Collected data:
_ _ _ _
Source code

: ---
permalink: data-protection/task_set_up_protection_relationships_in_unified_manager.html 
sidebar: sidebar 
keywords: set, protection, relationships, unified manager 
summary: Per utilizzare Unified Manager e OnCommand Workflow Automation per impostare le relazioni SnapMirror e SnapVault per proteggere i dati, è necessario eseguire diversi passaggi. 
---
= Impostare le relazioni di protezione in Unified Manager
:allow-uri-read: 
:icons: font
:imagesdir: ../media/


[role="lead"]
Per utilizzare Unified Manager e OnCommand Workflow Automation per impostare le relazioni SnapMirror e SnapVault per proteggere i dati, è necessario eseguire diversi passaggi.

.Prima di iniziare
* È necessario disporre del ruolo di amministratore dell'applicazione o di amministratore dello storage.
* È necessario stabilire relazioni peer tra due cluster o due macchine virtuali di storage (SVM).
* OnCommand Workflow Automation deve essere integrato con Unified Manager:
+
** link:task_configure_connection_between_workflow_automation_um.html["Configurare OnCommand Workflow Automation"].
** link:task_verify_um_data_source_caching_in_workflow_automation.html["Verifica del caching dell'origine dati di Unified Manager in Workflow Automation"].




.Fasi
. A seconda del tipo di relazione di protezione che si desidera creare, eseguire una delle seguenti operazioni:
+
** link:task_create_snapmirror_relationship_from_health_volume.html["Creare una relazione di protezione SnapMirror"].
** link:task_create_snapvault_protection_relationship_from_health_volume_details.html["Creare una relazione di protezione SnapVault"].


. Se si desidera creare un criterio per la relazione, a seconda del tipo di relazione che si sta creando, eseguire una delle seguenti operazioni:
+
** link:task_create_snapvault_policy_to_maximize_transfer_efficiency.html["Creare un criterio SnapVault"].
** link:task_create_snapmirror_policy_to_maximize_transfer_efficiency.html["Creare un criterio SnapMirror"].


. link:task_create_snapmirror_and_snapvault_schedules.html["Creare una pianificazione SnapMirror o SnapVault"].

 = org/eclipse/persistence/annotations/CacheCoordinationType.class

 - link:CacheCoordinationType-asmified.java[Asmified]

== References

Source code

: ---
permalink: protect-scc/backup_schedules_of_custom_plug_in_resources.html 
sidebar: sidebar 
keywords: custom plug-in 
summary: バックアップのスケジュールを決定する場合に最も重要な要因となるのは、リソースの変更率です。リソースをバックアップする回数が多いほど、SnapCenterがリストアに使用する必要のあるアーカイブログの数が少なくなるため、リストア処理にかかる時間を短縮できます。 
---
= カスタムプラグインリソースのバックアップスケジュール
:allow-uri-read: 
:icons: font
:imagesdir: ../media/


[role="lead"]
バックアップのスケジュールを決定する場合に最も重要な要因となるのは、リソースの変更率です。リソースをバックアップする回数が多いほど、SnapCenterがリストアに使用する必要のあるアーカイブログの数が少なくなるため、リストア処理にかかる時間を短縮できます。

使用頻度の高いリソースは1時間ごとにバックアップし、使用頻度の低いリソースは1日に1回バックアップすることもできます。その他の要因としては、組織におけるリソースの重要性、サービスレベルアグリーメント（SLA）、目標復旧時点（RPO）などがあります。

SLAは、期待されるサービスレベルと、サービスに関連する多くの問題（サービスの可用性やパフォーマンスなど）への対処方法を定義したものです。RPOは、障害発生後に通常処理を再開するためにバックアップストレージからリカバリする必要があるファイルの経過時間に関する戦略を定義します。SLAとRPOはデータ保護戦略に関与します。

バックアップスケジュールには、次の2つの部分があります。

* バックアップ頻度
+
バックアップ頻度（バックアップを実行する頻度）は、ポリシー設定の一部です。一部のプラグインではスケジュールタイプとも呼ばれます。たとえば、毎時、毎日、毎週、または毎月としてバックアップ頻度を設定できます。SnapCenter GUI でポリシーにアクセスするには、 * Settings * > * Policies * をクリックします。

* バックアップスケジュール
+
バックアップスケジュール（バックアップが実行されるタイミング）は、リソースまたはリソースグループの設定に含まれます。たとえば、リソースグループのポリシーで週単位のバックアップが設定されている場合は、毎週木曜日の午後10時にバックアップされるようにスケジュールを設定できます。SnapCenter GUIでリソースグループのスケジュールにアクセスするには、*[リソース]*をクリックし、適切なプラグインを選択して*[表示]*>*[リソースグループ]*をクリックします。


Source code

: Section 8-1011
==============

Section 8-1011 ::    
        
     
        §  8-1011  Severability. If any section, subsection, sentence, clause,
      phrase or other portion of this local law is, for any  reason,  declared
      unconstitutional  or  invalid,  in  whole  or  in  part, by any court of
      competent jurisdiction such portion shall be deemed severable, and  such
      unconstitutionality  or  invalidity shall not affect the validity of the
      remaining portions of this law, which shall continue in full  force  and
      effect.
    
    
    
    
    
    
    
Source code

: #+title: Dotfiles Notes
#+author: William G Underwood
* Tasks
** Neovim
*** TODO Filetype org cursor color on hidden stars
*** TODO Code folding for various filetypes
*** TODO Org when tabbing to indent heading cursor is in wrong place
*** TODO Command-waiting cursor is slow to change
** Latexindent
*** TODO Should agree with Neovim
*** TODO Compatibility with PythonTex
_ _ _ _
AIM OF THE EXERCISE:
Return all lines from the entries that contain the string "passaggi".

EXERCISE RESULT:
summary: Per utilizzare Unified Manager e OnCommand Workflow Automation per impostare le relazioni SnapMirror e SnapVault per proteggere i dati, è necessario eseguire diversi passaggi. 
Per utilizzare Unified Manager e OnCommand Workflow Automation per impostare le relazioni SnapMirror e SnapVault per proteggere i dati, è necessario eseguire diversi passaggi.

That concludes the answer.